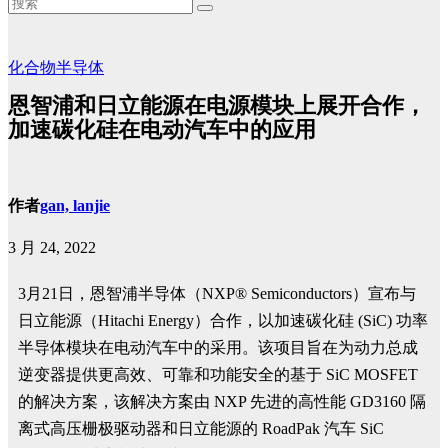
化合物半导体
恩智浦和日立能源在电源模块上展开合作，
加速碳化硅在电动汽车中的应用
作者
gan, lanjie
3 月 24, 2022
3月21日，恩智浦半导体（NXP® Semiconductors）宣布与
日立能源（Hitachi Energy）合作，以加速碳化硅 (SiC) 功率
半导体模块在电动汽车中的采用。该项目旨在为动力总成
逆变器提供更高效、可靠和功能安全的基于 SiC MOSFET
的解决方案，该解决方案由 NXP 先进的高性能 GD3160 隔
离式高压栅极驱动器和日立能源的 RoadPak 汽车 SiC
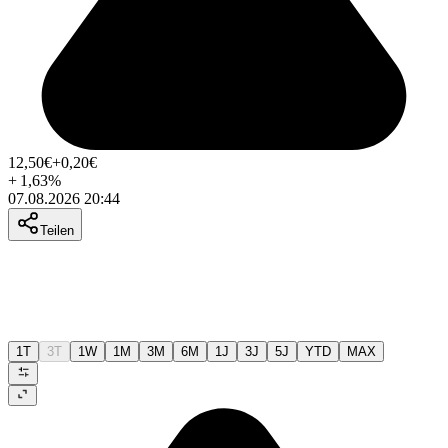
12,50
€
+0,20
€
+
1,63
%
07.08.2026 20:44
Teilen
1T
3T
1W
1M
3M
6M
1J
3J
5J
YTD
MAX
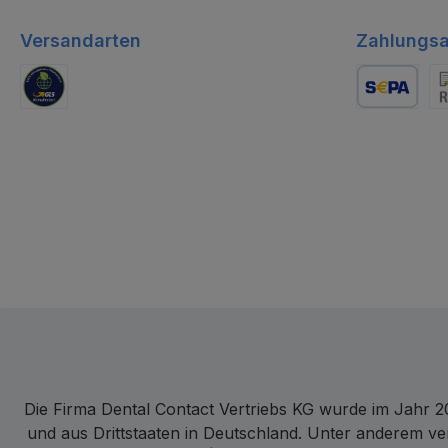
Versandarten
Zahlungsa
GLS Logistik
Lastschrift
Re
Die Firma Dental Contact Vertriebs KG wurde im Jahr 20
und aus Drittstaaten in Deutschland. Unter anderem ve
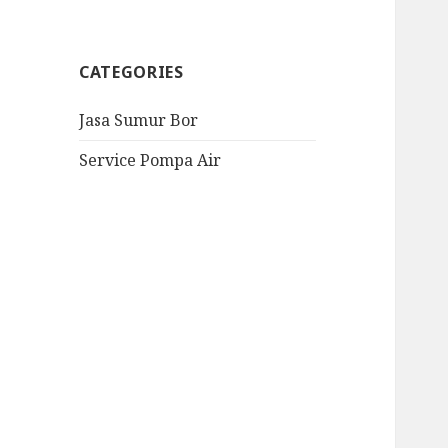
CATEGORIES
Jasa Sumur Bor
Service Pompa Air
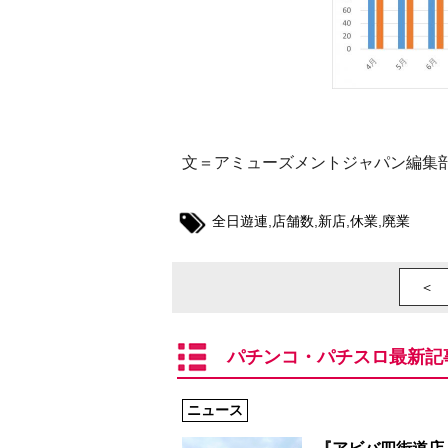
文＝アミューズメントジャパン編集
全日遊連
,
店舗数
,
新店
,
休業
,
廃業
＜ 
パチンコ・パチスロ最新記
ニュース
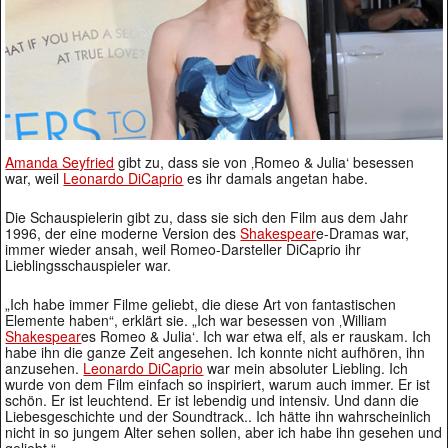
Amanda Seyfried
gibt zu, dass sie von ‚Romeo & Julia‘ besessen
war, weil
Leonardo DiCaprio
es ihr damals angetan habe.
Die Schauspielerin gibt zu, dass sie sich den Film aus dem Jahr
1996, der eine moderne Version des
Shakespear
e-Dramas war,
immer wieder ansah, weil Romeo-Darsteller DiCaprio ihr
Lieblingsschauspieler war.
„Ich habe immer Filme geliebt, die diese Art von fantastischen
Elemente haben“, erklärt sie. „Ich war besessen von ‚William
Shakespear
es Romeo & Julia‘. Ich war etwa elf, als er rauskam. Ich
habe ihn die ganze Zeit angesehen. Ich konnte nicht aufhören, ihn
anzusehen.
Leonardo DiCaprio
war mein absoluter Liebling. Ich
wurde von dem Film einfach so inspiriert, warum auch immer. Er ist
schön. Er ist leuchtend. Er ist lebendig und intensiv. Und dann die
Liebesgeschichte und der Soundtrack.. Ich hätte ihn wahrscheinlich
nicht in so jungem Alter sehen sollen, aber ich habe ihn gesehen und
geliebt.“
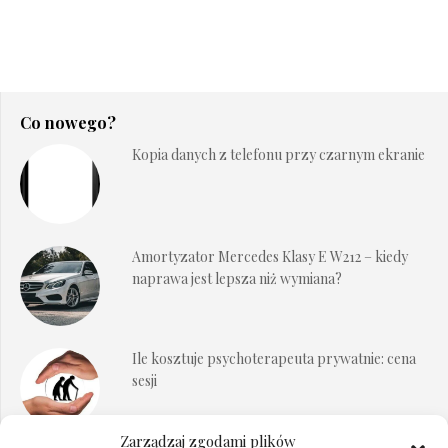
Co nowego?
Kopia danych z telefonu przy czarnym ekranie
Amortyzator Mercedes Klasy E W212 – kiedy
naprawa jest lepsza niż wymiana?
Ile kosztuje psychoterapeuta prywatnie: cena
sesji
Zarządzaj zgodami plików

===============

DIRECTIONS. Scan the material above. Copy each line where "besessen" occurs.

RESPONSE AREA.
gibt zu, dass sie von ‚Romeo & Julia‘ besessen
Elemente haben“, erklärt sie. „Ich war besessen von ‚William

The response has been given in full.